Von Watchman Nees "Das normale Christenleben" hatte ich mir durchaus Einiges versprochen, schließlich ist bzw. war der Autor eine durchaus bedeutende Figur der chinesischen Hauskirchenbewegung, und man könnte ja denken, von dieser könne man als BenOp-Aktivist so allerlei lernen; obendrein machte der provozierende Titel des Buches mich neugierig, zumal Nee gleich zu Beginn des ersten Kapitels sagt: 
"Was ist das normale Christenleben? Soviel wollen wir von vornherein sagen, daß es durchaus etwas anderes ist als das Leben eines Durchschnittschristen ." (S. 7)

**Daten**
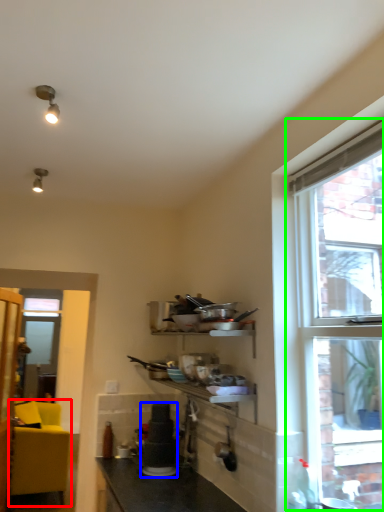
Question: Which is farther away from studio couch (highlighted by a red box)? appliance (highlighted by a blue box) or window (highlighted by a green box)?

**Aufgabenstellung**
Welche Gründe nennt der Verfasser im Textauszug dafür, dass er sich von Watchman Nees Buch etwas versprochen hat und neugierig darauf wurde? Zähle alle auf.

**Schriftliche Antwort**
- Der Autor ist bzw. war eine durchaus bedeutende Figur der chinesischen Hauskirchenbewegung.
- Man könnte denken, von dieser Bewegung könne man als BenOp-Aktivist so allerlei lernen.
- Der provozierende Titel des Buches machte ihn neugierig.
- Nee sagt gleich zu Beginn des ersten Kapitels, das normale Christenleben sei durchaus etwas anderes als das Leben eines Durchschnittschristen.